History of Chinese Mandarin

Quick Reference

Official Language China Common 2nd language of Taiwan and South East Asia Number of Speakers An estimated one billion Origin Origin unclear because it is so ancient Alphabet & Scripts Written Chinese is in characters called ideographs which bear no relation to the sound of a word. There are 40-50,000 characters in a Chinese dictionary.

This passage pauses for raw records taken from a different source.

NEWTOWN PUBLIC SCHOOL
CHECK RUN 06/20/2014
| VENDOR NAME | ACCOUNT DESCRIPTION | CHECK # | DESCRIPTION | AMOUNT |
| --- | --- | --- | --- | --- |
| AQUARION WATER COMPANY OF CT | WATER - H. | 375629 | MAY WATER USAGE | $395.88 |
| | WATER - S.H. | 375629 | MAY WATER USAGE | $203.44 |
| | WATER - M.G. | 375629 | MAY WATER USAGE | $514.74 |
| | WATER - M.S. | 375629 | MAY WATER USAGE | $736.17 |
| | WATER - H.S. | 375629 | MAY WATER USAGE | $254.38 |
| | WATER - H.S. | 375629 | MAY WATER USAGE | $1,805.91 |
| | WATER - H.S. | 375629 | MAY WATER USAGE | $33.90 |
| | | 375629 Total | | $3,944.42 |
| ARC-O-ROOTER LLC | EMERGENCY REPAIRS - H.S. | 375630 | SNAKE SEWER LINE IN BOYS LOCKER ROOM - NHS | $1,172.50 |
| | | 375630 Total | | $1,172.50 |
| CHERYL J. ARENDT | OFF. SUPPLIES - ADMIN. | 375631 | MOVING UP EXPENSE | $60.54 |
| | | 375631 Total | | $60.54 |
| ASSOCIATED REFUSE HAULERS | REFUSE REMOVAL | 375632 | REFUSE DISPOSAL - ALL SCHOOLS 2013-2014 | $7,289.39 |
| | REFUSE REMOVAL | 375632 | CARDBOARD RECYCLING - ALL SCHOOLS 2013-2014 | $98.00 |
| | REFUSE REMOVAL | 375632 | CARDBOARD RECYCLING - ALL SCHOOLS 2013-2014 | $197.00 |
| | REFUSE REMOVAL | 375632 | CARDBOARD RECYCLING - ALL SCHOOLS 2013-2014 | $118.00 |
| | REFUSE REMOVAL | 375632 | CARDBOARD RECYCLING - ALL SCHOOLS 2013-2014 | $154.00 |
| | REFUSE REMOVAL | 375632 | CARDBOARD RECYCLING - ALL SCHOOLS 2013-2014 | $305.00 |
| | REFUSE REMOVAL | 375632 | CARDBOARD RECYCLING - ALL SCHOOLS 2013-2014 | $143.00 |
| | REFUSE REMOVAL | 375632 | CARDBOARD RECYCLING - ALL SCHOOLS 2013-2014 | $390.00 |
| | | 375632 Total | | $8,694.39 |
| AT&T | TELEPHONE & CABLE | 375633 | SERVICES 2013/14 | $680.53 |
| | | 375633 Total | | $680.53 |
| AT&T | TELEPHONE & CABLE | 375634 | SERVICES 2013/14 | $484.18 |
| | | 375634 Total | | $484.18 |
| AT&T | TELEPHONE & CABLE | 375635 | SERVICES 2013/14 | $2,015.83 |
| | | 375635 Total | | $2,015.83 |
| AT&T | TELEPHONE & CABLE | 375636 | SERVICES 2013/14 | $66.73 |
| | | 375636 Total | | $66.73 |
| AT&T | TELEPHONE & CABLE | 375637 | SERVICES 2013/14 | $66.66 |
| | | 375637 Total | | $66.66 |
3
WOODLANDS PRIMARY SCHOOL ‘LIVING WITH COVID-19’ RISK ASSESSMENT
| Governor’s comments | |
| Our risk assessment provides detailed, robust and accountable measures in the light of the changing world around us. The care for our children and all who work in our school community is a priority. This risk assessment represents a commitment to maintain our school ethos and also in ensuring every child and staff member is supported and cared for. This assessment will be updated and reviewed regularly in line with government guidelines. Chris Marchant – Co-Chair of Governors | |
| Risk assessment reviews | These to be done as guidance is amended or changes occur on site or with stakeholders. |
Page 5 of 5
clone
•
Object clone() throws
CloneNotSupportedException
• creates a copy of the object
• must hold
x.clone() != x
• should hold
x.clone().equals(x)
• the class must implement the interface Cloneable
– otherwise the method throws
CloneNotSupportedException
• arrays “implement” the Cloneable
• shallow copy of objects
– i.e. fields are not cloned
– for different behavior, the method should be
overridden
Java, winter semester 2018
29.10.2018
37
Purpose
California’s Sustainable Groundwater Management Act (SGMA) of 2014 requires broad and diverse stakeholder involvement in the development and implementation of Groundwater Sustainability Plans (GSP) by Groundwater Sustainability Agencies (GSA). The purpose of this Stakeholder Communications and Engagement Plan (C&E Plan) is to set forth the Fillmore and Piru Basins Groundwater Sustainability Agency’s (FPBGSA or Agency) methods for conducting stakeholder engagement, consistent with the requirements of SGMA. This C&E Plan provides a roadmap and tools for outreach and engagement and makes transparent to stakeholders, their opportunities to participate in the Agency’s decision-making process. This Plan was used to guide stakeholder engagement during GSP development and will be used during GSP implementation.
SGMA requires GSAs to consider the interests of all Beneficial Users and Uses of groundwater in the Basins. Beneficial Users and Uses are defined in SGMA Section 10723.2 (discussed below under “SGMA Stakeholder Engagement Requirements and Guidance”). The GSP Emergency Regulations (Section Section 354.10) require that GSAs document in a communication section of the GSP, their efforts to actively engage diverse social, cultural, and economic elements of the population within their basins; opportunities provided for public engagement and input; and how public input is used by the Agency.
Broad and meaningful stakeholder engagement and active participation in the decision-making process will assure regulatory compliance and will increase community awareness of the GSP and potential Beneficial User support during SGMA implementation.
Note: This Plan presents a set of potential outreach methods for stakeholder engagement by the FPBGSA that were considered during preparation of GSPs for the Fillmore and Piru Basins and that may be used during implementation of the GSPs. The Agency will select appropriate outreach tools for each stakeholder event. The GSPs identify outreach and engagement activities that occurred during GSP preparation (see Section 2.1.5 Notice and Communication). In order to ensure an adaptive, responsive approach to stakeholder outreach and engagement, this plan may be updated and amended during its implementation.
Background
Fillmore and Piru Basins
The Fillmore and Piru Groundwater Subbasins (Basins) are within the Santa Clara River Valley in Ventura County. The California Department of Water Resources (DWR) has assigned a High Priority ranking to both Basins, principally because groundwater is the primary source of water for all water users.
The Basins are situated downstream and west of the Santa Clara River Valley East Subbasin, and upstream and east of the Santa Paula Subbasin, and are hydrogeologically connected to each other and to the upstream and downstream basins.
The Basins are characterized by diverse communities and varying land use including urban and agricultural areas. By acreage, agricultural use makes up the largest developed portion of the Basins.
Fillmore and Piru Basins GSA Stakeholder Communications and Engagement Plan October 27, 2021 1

Over 3,000 years old and the mother tongue of approximately one billion people, Chinese unites more human beings than any other language in the world. The ancient empires of China rose originally from the great river valleys of the north-west centred on Ch'angan or modern Sian. Traces of an early Chinese script dating from around 1,500BC were discovered inscribed on bone and research has since shown that this script was originally recorded during the Shang dynasty. Of the 2,000 ideographs recorded at the time, 1,300 have been identified as early forms of characters used in the Chinese language today. The language of the classical period at the time of Confucius (550-480 BC) is called Archaic Chinese, and this form developed into Ancient Chinese which was the precursor of Modern Chinese. Chinese belongs to the Sino-Tibetan group of languages. Like other languages, spoken Chinese diverged more and more from the written language until at last the language developed a unique literary style that became known as Wenyan, which was used for writing only. Wenyan differs from common speech in both grammar and vocabulary. It is also studded with literary, mythical and historical allusions and really requires well-educated readers. From the 6th Century AD onwards, Wenyan was a powerful medium and in theory mastery of Wenyan ensured a successful career. Wenyan enjoyed an important linguistic position for many years until young Chinese intellectuals in the early 20th Century began to argue for modernisation. When Mao Tse-tung came to power as leader of the Communists, language reform was an integral part of his transformation of China. He wanted to make Chinese more accessible to the ordinary person and as a result advocated the simplification of characters and Romanization. Simplification essentially means reducing the number of strokes in a character (there can be as

many as 33!). This process started in China in 1956 and has largely been completed today. The Linguaphone text is printed in simplified characters. The Roman alphabet was also adopted in the 1950's and this Romanized version is known as Pinyin. After January 1979, Pinyin completely replaced all other systems of Romanizations. The Linguaphone course also uses Pinyin. The language reformers then wanted all of China to speak the same dialect; the natural choice for a universal dialect was the pure Peking (Beijing) dialect known in the west as Mandarin but called Putonghua (common speech) on the mainland today.